As a systems and computational biologist, Chung believes that the numerous coordinated changes that occur repeatedly make the ovary a fascinating model system. Her new lab uses spatial transcriptomics and advanced computational methods to study ovarian tissue, and their early findings are already revealing new insights into the aging process.

For instance, through a collaboration with the Broad Institute of MIT and Harvard, where she trained as a postdoc, and the Buck Institute for Research on Aging in Novato, California, Chung and her team have learned that there are actually two types of corpora lutea—one that makes progesterone and another that breaks it down. “The ratio of these two types of corpora lutea, we suspect, is key to regulating how we might have spikes in progesterone levels versus a decay across a cycle,” says Chung.

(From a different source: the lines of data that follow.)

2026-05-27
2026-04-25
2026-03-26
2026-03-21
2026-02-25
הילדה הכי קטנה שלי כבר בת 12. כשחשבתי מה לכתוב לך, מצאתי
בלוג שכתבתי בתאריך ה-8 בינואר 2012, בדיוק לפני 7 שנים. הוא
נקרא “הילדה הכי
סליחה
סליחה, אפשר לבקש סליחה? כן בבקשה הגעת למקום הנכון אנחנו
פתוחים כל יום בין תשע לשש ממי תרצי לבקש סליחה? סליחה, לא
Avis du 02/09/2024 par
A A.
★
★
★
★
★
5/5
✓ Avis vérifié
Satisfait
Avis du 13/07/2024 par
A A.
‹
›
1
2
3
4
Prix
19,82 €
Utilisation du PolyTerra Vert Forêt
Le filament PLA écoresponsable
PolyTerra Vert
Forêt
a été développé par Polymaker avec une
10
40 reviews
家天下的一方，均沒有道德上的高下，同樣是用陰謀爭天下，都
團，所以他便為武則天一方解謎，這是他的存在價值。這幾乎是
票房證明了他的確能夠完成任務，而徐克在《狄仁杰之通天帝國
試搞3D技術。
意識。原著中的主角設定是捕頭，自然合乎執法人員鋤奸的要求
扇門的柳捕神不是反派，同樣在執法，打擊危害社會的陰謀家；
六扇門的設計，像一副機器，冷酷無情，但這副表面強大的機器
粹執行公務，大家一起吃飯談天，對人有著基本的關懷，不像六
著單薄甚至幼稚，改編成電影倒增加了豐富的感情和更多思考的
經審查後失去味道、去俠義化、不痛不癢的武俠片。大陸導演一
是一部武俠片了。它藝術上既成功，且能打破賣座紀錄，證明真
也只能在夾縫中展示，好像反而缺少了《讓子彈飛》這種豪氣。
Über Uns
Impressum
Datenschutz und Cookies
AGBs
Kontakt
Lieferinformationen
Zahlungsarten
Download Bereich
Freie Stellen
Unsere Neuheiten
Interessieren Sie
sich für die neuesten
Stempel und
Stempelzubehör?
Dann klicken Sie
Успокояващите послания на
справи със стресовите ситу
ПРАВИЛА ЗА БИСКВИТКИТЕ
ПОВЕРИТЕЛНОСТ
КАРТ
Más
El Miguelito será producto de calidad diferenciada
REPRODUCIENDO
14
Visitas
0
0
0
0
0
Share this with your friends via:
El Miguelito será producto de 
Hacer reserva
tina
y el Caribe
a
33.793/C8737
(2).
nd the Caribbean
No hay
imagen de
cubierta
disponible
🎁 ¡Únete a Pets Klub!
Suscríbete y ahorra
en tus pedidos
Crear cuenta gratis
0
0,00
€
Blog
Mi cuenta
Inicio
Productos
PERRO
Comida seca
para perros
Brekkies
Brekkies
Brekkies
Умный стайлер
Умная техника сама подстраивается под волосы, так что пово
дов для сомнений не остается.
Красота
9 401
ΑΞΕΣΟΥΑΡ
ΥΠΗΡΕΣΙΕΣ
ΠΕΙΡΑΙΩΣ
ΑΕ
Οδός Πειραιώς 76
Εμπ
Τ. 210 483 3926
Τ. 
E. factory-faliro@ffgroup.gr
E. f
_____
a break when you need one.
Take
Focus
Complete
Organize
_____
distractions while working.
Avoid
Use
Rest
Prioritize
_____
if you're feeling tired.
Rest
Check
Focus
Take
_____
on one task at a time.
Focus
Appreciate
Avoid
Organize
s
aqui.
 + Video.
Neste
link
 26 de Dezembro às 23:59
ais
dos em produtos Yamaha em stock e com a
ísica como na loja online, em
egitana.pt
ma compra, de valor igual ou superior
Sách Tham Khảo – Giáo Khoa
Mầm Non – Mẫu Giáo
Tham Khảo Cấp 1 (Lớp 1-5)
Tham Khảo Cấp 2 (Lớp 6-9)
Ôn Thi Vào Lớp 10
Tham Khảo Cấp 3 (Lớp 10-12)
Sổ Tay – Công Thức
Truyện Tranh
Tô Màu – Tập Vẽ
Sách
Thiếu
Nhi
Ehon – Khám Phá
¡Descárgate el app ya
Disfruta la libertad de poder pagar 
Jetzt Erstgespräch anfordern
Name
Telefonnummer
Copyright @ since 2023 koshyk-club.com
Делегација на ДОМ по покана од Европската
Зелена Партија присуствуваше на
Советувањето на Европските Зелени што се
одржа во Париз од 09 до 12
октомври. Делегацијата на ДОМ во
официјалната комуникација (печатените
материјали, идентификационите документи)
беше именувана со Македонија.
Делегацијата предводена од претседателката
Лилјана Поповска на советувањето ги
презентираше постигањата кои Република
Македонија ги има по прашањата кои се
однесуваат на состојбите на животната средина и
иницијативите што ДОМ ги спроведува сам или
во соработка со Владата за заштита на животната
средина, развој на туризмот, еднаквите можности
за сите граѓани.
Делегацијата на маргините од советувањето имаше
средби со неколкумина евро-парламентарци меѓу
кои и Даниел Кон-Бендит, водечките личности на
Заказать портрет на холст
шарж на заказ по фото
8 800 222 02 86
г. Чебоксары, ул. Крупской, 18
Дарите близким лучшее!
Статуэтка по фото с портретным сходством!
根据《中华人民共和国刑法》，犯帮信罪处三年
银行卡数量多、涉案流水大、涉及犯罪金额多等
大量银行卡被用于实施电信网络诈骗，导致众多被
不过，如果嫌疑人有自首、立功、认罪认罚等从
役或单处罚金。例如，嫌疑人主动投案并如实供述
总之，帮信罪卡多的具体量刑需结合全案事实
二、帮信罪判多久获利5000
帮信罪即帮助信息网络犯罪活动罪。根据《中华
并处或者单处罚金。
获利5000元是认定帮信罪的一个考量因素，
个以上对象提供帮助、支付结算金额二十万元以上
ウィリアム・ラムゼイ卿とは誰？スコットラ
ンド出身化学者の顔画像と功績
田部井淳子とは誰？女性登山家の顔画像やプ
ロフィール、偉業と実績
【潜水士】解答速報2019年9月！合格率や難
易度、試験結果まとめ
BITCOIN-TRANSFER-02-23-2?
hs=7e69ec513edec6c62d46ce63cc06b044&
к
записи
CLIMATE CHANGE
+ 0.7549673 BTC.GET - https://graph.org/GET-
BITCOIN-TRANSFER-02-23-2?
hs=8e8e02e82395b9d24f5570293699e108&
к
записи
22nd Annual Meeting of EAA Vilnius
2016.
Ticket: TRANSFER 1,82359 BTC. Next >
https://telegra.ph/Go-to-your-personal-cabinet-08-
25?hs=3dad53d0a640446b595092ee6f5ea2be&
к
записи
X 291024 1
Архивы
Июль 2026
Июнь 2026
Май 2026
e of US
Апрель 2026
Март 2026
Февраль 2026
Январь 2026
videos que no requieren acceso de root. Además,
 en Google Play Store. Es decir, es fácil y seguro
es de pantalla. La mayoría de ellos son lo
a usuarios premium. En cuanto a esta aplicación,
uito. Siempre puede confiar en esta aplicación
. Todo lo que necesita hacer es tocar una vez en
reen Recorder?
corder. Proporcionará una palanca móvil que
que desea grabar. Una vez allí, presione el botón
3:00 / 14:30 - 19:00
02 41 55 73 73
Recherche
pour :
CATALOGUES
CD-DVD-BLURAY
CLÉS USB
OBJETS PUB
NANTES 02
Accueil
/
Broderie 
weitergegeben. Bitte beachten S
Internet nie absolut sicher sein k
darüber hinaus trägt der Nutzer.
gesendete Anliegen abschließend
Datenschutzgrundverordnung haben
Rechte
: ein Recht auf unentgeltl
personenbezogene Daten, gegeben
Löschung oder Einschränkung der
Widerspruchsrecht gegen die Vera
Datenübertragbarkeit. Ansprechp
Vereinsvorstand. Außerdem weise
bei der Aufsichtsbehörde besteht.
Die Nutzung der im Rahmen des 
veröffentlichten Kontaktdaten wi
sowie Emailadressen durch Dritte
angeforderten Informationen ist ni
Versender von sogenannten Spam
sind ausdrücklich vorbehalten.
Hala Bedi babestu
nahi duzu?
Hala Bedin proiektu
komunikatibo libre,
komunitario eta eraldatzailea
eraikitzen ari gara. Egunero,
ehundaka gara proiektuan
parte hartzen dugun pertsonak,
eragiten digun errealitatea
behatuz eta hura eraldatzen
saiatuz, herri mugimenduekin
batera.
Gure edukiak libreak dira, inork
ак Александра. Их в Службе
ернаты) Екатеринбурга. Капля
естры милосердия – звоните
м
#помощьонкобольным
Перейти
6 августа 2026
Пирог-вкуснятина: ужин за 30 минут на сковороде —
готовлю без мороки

In older mice, the researchers found, the ratio of these two types of corpora lutea begins to change, which could hinder the regulation of progesterone production. Furthermore, as in other organ systems affected by aging, there is an extensive accumulation of immune cells in the aged ovary that have inflammatory functions. Understanding how and why immune cells linger in the ovary could uncover general principles of inflammaging (chronic, low-grade inflammation related to aging). Ovaries are like the canary in the coal mine for general aging. Hormones have a protective effect on a woman’s health. After menopause, women experience increased rates of cardiovascular disease, osteoporosis, and Alzheimer’s disease. Researchers believe that the decline of the ovary’s endocrine function triggers physiological changes in the body that accelerate the aging process. Among Chung’s goals is to determine whether scientists can reverse or slow the loss of endocrine function in the ovary, which in turn could boost women’s overall health. “We have big plans in the pipeline,” she says. “We’re taking it one small step at a time.”